The researchers made the following discoveries about the malware:
  • BlackLotus was able to run on fully patched Windows 11 systems with UEFI Secure Boot enabled.
  • The malware exploits a year-old vulnerability, CVE-2022-21894, which is a Secure Boot Security Feature bypass vulnerability. Microsoft did fix the issue in the January 2022 update, but exploitation is still possible, "as the affected, validly signed binaries have still not been added to the UEFI revocation list".
  • The malware can disable operating system security features, including BitLocker, Windows Defender and HVCI (Hypervisor-Protected Code Integrity).
  • BlackLotus deploys a kernel driver, which protects the bootkit, and an HTTP downloader, which may load additional payloads and communicates with command and control.
  • The earliest mention of BlackLotus dates back to October 6, 2022. The bootkit was advertised on an underground forum.
  • Some of the BlackLotus installers skip the bootkit installations if they detect certain locales on the device.
ESET's analysis of BlackLotus is detailed and very technical. Interested users should check out the blog post for the full details.

BlackLotus mitigations and remediation

ESET recommends to keep the system and security software up to date. Some security applications may be able to detect the threat before it has a chance to infect the system and achieve persistence.

The main step should be revocation of known vulnerable UEFI binaries that are used to bypass UEFI Secure Boot. ESET recommends distributing updates via Windows Update, but that is something that users have no control over. The company notes that revocation could lead to issues with systems, recovery images and backups, which could become unbootable.

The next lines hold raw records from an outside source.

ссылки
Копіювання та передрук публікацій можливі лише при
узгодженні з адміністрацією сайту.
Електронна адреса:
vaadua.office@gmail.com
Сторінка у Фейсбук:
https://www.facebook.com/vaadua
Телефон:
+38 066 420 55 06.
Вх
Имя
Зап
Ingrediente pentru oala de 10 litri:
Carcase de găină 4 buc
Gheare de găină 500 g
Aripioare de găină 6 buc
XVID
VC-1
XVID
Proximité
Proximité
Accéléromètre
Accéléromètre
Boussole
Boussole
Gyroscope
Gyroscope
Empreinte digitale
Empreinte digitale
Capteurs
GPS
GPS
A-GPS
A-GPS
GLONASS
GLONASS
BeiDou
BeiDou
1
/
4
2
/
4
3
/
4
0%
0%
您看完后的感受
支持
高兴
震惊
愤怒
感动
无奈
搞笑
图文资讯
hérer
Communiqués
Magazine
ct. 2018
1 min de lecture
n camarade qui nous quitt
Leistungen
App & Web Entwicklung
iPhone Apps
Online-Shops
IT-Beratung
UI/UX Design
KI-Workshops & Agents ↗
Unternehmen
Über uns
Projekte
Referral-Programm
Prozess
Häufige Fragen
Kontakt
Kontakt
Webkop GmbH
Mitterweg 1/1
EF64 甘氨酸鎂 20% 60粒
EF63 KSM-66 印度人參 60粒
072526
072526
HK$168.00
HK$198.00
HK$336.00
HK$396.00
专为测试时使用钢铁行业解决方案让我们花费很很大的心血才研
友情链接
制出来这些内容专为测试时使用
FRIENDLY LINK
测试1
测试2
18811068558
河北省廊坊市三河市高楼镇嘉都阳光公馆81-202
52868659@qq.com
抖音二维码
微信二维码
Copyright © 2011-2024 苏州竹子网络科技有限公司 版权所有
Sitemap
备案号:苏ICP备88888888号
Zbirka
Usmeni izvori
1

The use of common sense, as always, may also prevent infection of systems. Use of virtual machines or sandbox environments to run executable files of questionable origin may reduce the risk of infection.

ESET published BlackLotus file signatures, certificates and domains on its website. These may be blocked preemptively.

Closing Words

BlackLotus UEFI bootkit is a powerful malware. It can attack fully patched Windows 11 systems with Secure Boot successfully, and become a permanent threat on infected devices. The scope of attacks is unknown at this point.